All this is meant to be accepted seriously, but not too seriously. Like the Latin-bred music that gives the picture its momentum, the film is a feast for the senses, if not for the mind. It'll keep your toes tapping and your eyes jumping. Don't try to think about it, though, or find hidden depths in its corny plot. There aren't any.
The heroes of "The Mambo Kings" are two Cuban brothers named Cesar and Nestor, who leave Havana in 1952 and head for New York, determined to set the music scene on fire with their throbbing Latin rhythms. They take day jobs in a meat-packing plant. But their hearts only come alive after the sun goes down, when they maneuver for fame and fortune in the nightclub world - a world that has largely faded, and appears quite exotic from a 1990s perspective, but was a thriving part of urban Americana back in the
'50s.
Not surprisingly, the brothers meet many fascinating people on their way to success, including women who win their hearts: a "cigarette girl" who captures Cesar's fancy and an aspiring schoolteacher who takes Nestor's mind off the love he left back home.
But the brothers put most of their emotional energy into their music and into their complicated relationship with each other - which gives the story its main focus, as artistic differences and personality clashes inject dissonant notes into their once-harmonious partnership.
The performances in "The Mambo Kings" are always adequate, if rarely exciting. Armand Assante and Antonio Banderas play Cesar and Nestor with style and conviction. Cathy Moriarty and Maruschka Detmers make the most of their secondary roles as love objects, and two Latin-music legends in real life - Tito Puente and Celia Cruz - are perfect as two Latin-music legends in the movie.
Also on hand is Desi Arnaz Jr., portraying Desi Arnaz Sr., in the film's most original and enjoyable sequence - an appearance by the Mambo Kings on the "I Love Lucy" television show, ingeniously edited so that Cesar and Nestor appear to be playing a hilarious scene with the inimitable Lucille Ball herself.
"The Mambo Kings" was directed by Arne Glimcher, a New York art-gallery owner who has dabbled in movie producing but never directed a film until now. The picture was awaited skeptically - and has been received ungraciously - by snobs in the movie world, who sniff that filmmaking calls for artistic skills beyond the ken of a mere businessperson.
I DISAGREE on two counts. First, the trouble with much of today's Hollywood filmmaking stems from the fact that many "real" directors have more film-school experience than real-world experience. A touch of cross-fertilization from other fields - such as putting an art dealer in the director's chair - could revive some of the diversity that Hollywood used to have, in the days when cinema was young and directors came from all walks of life except film school.

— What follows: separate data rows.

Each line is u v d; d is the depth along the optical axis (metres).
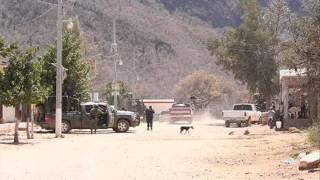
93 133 96.44
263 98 170.50
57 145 66.50
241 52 155.88
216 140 75.25
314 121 78.38
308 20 51.66
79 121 96.00
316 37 51.28
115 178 37.44
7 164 46.09
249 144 65.69
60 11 86.50
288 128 98.94
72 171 41.31
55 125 86.44
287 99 106.56
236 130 106.62
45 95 70.75
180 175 38.75
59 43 86.19
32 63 68.50
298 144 58.88
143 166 44.38
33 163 46.88
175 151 57.62
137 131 103.50
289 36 53.72
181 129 94.44
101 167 43.91
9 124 117.25
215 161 47.31
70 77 113.94
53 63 103.44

Second, it's obvious that Mr. Glimcher has received plenty of help from first-rate studio professionals. The cinematographer is Michael Ballhaus; the film editor is Claire Simpson; the music was produced by Robert Kraft. To applaud them is not to belittle Glimcher's accomplishment but to compliment him for surrounding himself with top-of-the-line collaborators.
With these things going for it, "The Mambo Kings" might have been an important film if it had something substantial to say about its subjects, which include the complexities of sibling rivalry and the important place of cultural traditions in the lives of immigrants. Unfortunately, the screenplay by Cuban-born scenarist Cynthia Cidre - based on "The Mambo Kings Play Songs of Love," a Pulitzer Prize-winning novel by Oscar Hijuelos - is content to skim along the surface of its material.
Still, the movie makes a rousing debut for filmmaker Glimcher and packs more rollicking music per inch than anything else around. Not to mention a visit from "I Love Lucy," which alone is almost worth the price of admission. Rated R; contains sex and rough language.